### Work to be completed
Reproduce all of the data below word for word, leaving the pictures out of your answer.

Excerpts from a dataset

::::::::

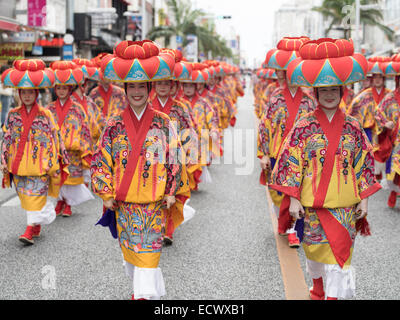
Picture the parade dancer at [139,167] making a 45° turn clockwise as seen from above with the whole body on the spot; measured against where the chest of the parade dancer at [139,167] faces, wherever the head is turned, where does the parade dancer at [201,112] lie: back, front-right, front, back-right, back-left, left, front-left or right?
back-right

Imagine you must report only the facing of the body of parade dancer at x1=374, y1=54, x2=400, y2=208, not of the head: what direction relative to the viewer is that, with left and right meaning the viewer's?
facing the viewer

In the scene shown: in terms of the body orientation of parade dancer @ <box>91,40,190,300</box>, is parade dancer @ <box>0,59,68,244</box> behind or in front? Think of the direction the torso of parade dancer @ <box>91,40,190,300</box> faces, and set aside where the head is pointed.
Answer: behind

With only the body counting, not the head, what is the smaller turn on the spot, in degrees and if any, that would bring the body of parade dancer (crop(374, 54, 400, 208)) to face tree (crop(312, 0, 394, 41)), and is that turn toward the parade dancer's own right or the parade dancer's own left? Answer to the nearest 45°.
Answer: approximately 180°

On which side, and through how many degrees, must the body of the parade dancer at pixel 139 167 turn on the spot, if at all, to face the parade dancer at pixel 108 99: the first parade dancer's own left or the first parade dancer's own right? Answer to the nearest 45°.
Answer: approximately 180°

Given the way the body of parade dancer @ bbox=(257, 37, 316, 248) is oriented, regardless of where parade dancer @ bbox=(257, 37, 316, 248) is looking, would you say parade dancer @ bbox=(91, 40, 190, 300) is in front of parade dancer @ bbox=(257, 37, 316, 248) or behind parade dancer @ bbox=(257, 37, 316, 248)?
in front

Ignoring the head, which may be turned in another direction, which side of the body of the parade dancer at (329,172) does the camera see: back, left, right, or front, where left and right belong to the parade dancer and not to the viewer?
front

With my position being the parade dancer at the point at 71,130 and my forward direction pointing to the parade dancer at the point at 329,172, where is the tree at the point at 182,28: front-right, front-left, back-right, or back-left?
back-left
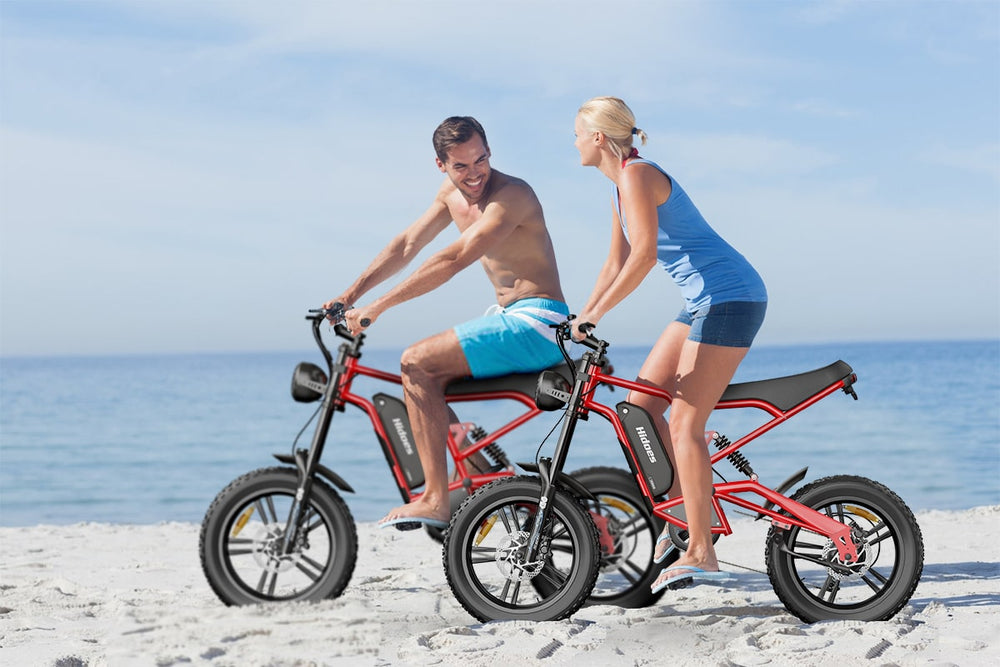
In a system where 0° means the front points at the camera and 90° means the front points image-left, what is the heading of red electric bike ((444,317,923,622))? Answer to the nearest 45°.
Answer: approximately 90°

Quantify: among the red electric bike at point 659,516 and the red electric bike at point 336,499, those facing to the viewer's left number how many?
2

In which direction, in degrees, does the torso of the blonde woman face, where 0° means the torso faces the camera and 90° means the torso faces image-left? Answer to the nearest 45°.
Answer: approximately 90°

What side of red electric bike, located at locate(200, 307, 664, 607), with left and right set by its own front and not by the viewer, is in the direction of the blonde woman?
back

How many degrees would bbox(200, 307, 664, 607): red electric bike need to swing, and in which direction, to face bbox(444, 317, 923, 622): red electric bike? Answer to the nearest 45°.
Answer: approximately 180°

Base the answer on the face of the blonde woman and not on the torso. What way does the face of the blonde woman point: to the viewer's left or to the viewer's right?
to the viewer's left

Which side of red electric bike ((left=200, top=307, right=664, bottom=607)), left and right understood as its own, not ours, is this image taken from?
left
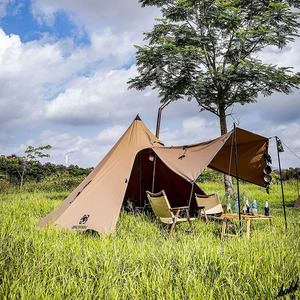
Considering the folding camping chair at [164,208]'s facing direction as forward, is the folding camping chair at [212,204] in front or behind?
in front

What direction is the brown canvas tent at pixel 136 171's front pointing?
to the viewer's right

::::::::

### Response area
Picture the parade dancer at [139,167] making a 45° turn clockwise as seen from above with the whole body on the spot; measured against where the chest of the parade dancer at [139,167] faces, wherever the head is turned, where does the parade dancer at [201,112] lie: back, front-right, front, back-right, back-left, left, front-left or right?
back-right

Imagine you must report only the facing of the body of parade dancer at x1=374, y1=54, x2=400, y2=208, not of the head: what direction relative to the viewer is that, with left and right meaning the viewer's?
facing the viewer

In the scene shown: in terms of the body orientation of parade dancer @ <box>91,40,190,300</box>, is parade dancer @ <box>0,59,68,244</box> behind or in front? Think of the direction the torso of parade dancer @ <box>91,40,190,300</box> faces, and set aside where the head is pointed.
Answer: behind

With only the body counting, not the head, what is the smaller turn on the spot, in degrees and if any, that would bring the body of parade dancer (crop(374, 54, 400, 208)) to face tree (crop(312, 0, 394, 41)), and is that turn toward the parade dancer's own right or the parade dancer's own left? Answer to the nearest 45°.
Answer: approximately 180°

On which side, and through how many degrees, must the body of the parade dancer at pixel 139 167 turn on the spot, if at all, to face the parade dancer at pixel 108 99: the first parade dancer's own left or the first parade dancer's own right? Answer to the nearest 45°.
Answer: approximately 180°

Given the way the body of parade dancer @ bbox=(257, 37, 316, 248) is oriented, regardless of where parade dancer @ bbox=(257, 37, 316, 248) is looking, would you say parade dancer @ bbox=(91, 40, 190, 300) is in front of parade dancer @ bbox=(257, 37, 316, 248) or behind parade dancer @ bbox=(257, 37, 316, 248)?
in front

Ignoring the head, which may be turned in another direction, which side of the body of the parade dancer at (329,172) does the camera see: back, left, right, or front, where left and right belong to the parade dancer and not to the viewer?
front

With my position being the parade dancer at the point at 71,130 and my forward direction pointing to the parade dancer at the point at 329,172, where is the tree at the point at 182,28: front-right, front-left, back-right, or back-left?
back-left
In a system where 0° means the front points at the camera and 90° means the front points image-left, what is the heading of red electric bike ((444,317,923,622))? Answer to the nearest 45°.
Answer: approximately 90°

Quantify: among the red electric bike at point 659,516 and the red electric bike at point 336,499, those facing to the viewer's left number how many?
2

In which direction, in degrees, does the torso of the blonde woman face, where 0° means the torso faces the camera and 90° means the torso faces image-left? Answer to the nearest 45°.
Answer: approximately 90°

What side of red electric bike, located at locate(200, 307, 664, 607), with left and right set by its own front and not by the viewer, is in the direction of the blonde woman?
back

How many degrees would bbox(200, 307, 664, 607): red electric bike need to swing, and in which direction, to face bbox(444, 317, 923, 622): red electric bike? Answer to the nearest 45°.
Answer: approximately 180°

Base the answer on the face of the blonde woman and not on the torso. What way does the face of the blonde woman point: to the viewer's left or to the viewer's right?
to the viewer's left

Which side of red electric bike ((left=200, top=307, right=664, bottom=607)), left and right understood as its own, not ours, is this image taken from?
left
Considering the folding camping chair at [164,208]'s facing direction as forward, is the folding camping chair at [212,204] in front or behind?
in front

What direction is the brown canvas tent at pixel 136 171's front pointing?
to the viewer's right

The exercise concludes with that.